_Exercise_: In your copy of the data below, reproduce every entry exactly and omit the pictures.

+++ Records supplied

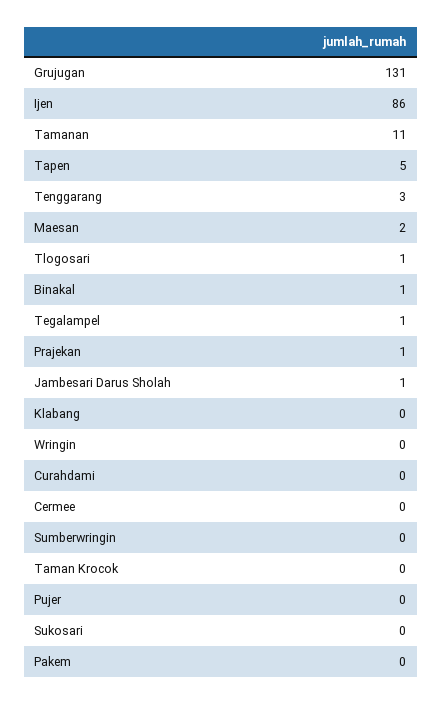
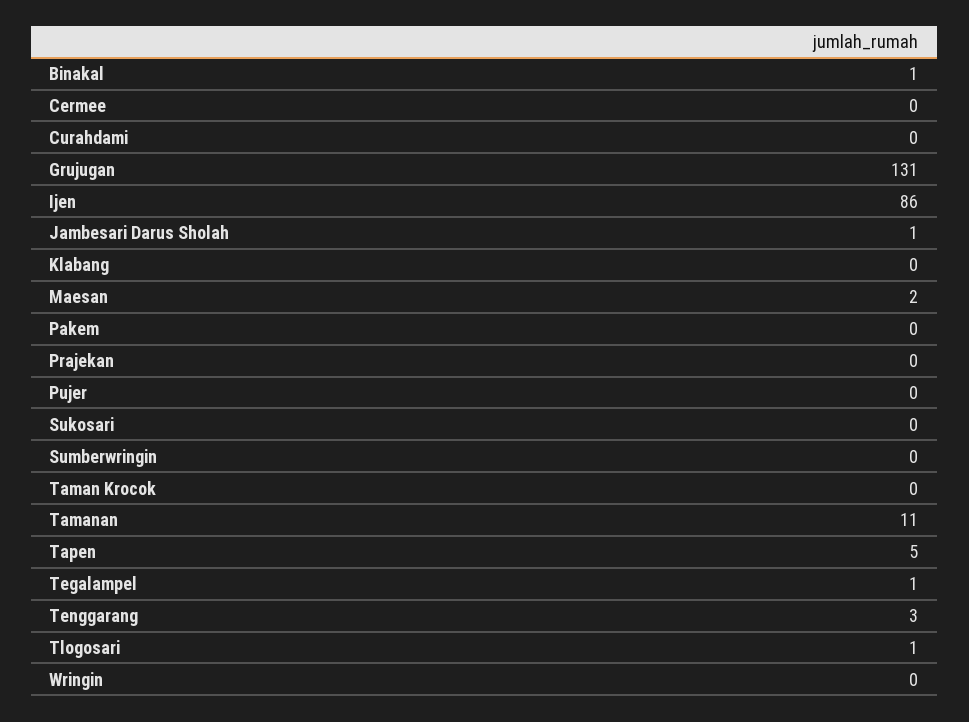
  {
    "Grujugan": 131,
    "Ijen": 86,
    "Tamanan": 11,
    "Tapen": 5,
    "Tenggarang": 3,
    "Maesan": 2,
    "Tlogosari": 1,
    "Binakal": 1,
    "Tegalampel": 1,
-   "Prajekan": 1,
+   "Prajekan": 0,
    "Jambesari Darus Sholah": 1,
    "Klabang": 0,
    "Wringin": 0,
    "Curahdami": 0,
    "Cermee": 0,
    "Sumberwringin": 0,
    "Taman Krocok": 0,
    "Pujer": 0,
    "Sukosari": 0,
    "Pakem": 0
  }

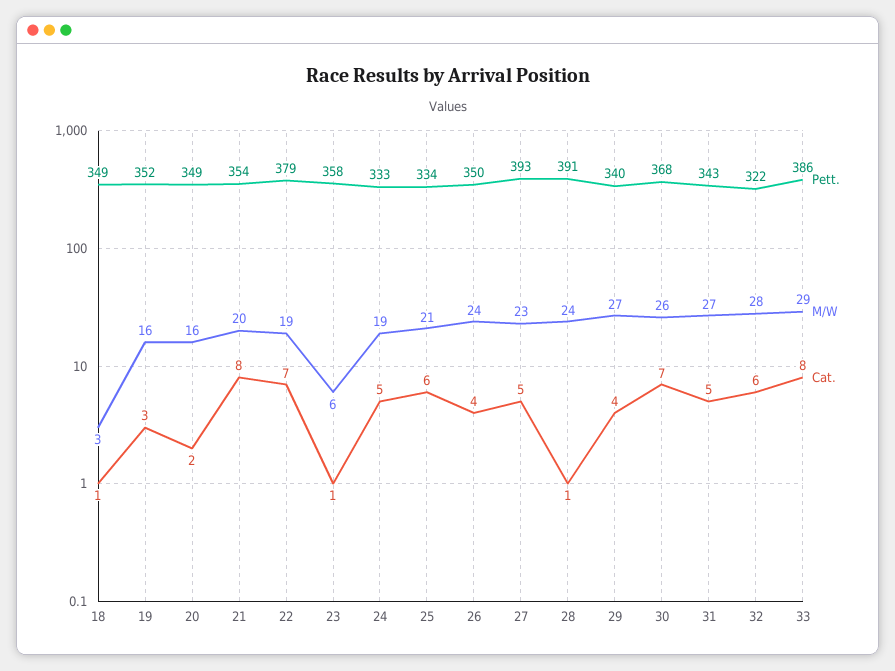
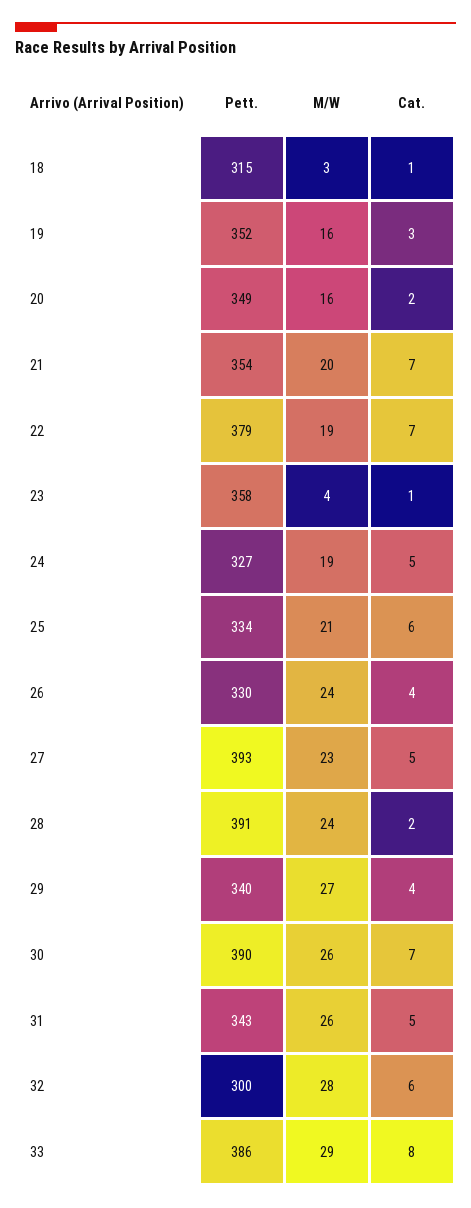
  {
    "Pett.": {
-     "18": 349,
+     "18": 315,
      "19": 352,
      "20": 349,
      "21": 354,
      "22": 379,
      "23": 358,
-     "24": 333,
+     "24": 327,
      "25": 334,
-     "26": 350,
+     "26": 330,
      "27": 393,
      "28": 391,
      "29": 340,
-     "30": 368,
+     "30": 390,
      "31": 343,
-     "32": 322,
+     "32": 300,
      "33": 386
    },
    "M/W": {
      "18": 3,
      "19": 16,
      "20": 16,
      "21": 20,
      "22": 19,
-     "23": 6,
+     "23": 4,
      "24": 19,
      "25": 21,
      "26": 24,
      "27": 23,
      "28": 24,
      "29": 27,
      "30": 26,
-     "31": 27,
+     "31": 26,
      "32": 28,
      "33": 29
    },
    "Cat.": {
      "18": 1,
      "19": 3,
      "20": 2,
-     "21": 8,
+     "21": 7,
      "22": 7,
      "23": 1,
      "24": 5,
      "25": 6,
      "26": 4,
      "27": 5,
-     "28": 1,
+     "28": 2,
      "29": 4,
      "30": 7,
      "31": 5,
      "32": 6,
      "33": 8
    }
  }

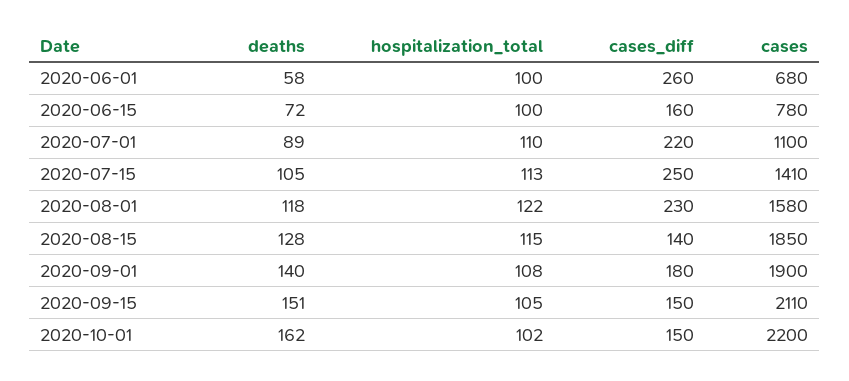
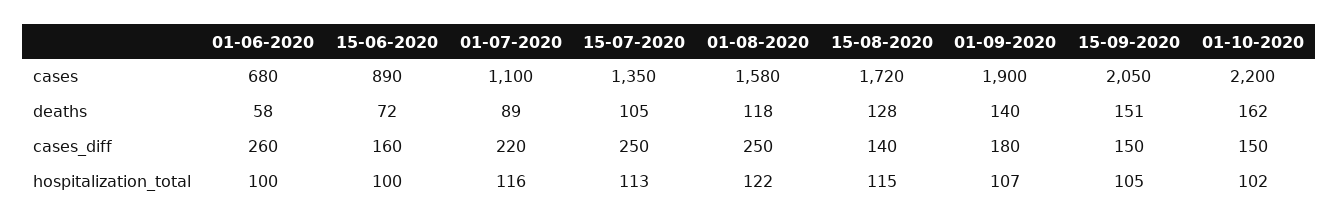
  {
    "deaths": {
      "2020-06-01": 58,
      "2020-06-15": 72,
      "2020-07-01": 89,
      "2020-07-15": 105,
      "2020-08-01": 118,
      "2020-08-15": 128,
      "2020-09-01": 140,
      "2020-09-15": 151,
      "2020-10-01": 162
    },
    "hospitalization_total": {
      "2020-06-01": 100,
      "2020-06-15": 100,
-     "2020-07-01": 110,
+     "2020-07-01": 116,
      "2020-07-15": 113,
      "2020-08-01": 122,
      "2020-08-15": 115,
-     "2020-09-01": 108,
+     "2020-09-01": 107,
      "2020-09-15": 105,
      "2020-10-01": 102
    },
    "cases_diff": {
      "2020-06-01": 260,
      "2020-06-15": 160,
      "2020-07-01": 220,
      "2020-07-15": 250,
-     "2020-08-01": 230,
+     "2020-08-01": 250,
      "2020-08-15": 140,
      "2020-09-01": 180,
      "2020-09-15": 150,
      "2020-10-01": 150
    },
    "cases": {
      "2020-06-01": 680,
-     "2020-06-15": 780,
+     "2020-06-15": 890,
      "2020-07-01": 1100,
-     "2020-07-15": 1410,
+     "2020-07-15": 1350,
      "2020-08-01": 1580,
-     "2020-08-15": 1850,
+     "2020-08-15": 1720,
      "2020-09-01": 1900,
-     "2020-09-15": 2110,
+     "2020-09-15": 2050,
      "2020-10-01": 2200
    }
  }

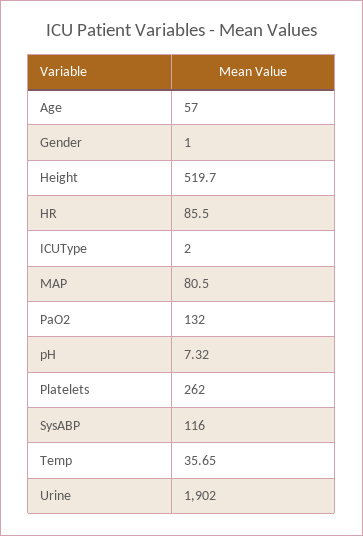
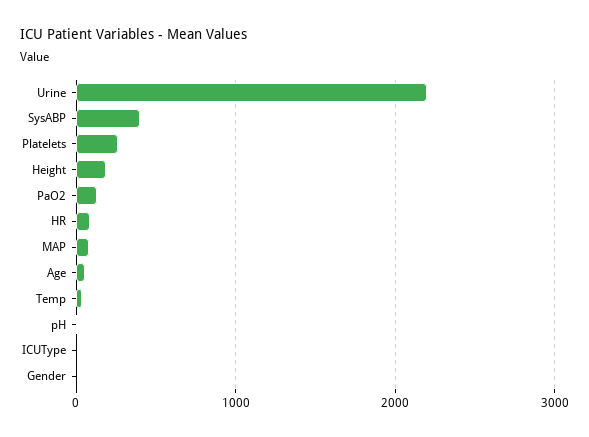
  {
    "Age": 57,
    "Gender": 1,
-   "Height": 519.7,
+   "Height": 200,
    "HR": 85.5,
    "ICUType": 2,
    "MAP": 80.5,
    "PaO2": 132,
    "pH": 7.32,
    "Platelets": 262,
-   "SysABP": 116,
+   "SysABP": 400,
    "Temp": 35.65,
-   "Urine": 1902
+   "Urine": 2200
  }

++++++

_Answer to the problem_:
  {
    "Grujugan": 131,
    "Ijen": 86,
    "Tamanan": 11,
    "Tapen": 5,
    "Tenggarang": 3,
    "Maesan": 2,
    "Tlogosari": 1,
    "Binakal": 1,
    "Tegalampel": 1,
-   "Prajekan": 1,
+   "Prajekan": 0,
    "Jambesari Darus Sholah": 1,
    "Klabang": 0,
    "Wringin": 0,
    "Curahdami": 0,
    "Cermee": 0,
    "Sumberwringin": 0,
    "Taman Krocok": 0,
    "Pujer": 0,
    "Sukosari": 0,
    "Pakem": 0
  }

  {
    "Pett.": {
-     "18": 349,
+     "18": 315,
      "19": 352,
      "20": 349,
      "21": 354,
      "22": 379,
      "23": 358,
-     "24": 333,
+     "24": 327,
      "25": 334,
-     "26": 350,
+     "26": 330,
      "27": 393,
      "28": 391,
      "29": 340,
-     "30": 368,
+     "30": 390,
      "31": 343,
-     "32": 322,
+     "32": 300,
      "33": 386
    },
    "M/W": {
      "18": 3,
      "19": 16,
      "20": 16,
      "21": 20,
      "22": 19,
-     "23": 6,
+     "23": 4,
      "24": 19,
      "25": 21,
      "26": 24,
      "27": 23,
      "28": 24,
      "29": 27,
      "30": 26,
-     "31": 27,
+     "31": 26,
      "32": 28,
      "33": 29
    },
    "Cat.": {
      "18": 1,
      "19": 3,
      "20": 2,
-     "21": 8,
+     "21": 7,
      "22": 7,
      "23": 1,
      "24": 5,
      "25": 6,
      "26": 4,
      "27": 5,
-     "28": 1,
+     "28": 2,
      "29": 4,
      "30": 7,
      "31": 5,
      "32": 6,
      "33": 8
    }
  }

  {
    "deaths": {
      "2020-06-01": 58,
      "2020-06-15": 72,
      "2020-07-01": 89,
      "2020-07-15": 105,
      "2020-08-01": 118,
      "2020-08-15": 128,
      "2020-09-01": 140,
      "2020-09-15": 151,
      "2020-10-01": 162
    },
    "hospitalization_total": {
      "2020-06-01": 100,
      "2020-06-15": 100,
-     "2020-07-01": 110,
+     "2020-07-01": 116,
      "2020-07-15": 113,
      "2020-08-01": 122,
      "2020-08-15": 115,
-     "2020-09-01": 108,
+     "2020-09-01": 107,
      "2020-09-15": 105,
      "2020-10-01": 102
    },
    "cases_diff": {
      "2020-06-01": 260,
      "2020-06-15": 160,
      "2020-07-01": 220,
      "2020-07-15": 250,
-     "2020-08-01": 230,
+     "2020-08-01": 250,
      "2020-08-15": 140,
      "2020-09-01": 180,
      "2020-09-15": 150,
      "2020-10-01": 150
    },
    "cases": {
      "2020-06-01": 680,
-     "2020-06-15": 780,
+     "2020-06-15": 890,
      "2020-07-01": 1100,
-     "2020-07-15": 1410,
+     "2020-07-15": 1350,
      "2020-08-01": 1580,
-     "2020-08-15": 1850,
+     "2020-08-15": 1720,
      "2020-09-01": 1900,
-     "2020-09-15": 2110,
+     "2020-09-15": 2050,
      "2020-10-01": 2200
    }
  }

  {
    "Age": 57,
    "Gender": 1,
-   "Height": 519.7,
+   "Height": 200,
    "HR": 85.5,
    "ICUType": 2,
    "MAP": 80.5,
    "PaO2": 132,
    "pH": 7.32,
    "Platelets": 262,
-   "SysABP": 116,
+   "SysABP": 400,
    "Temp": 35.65,
-   "Urine": 1902
+   "Urine": 2200
  }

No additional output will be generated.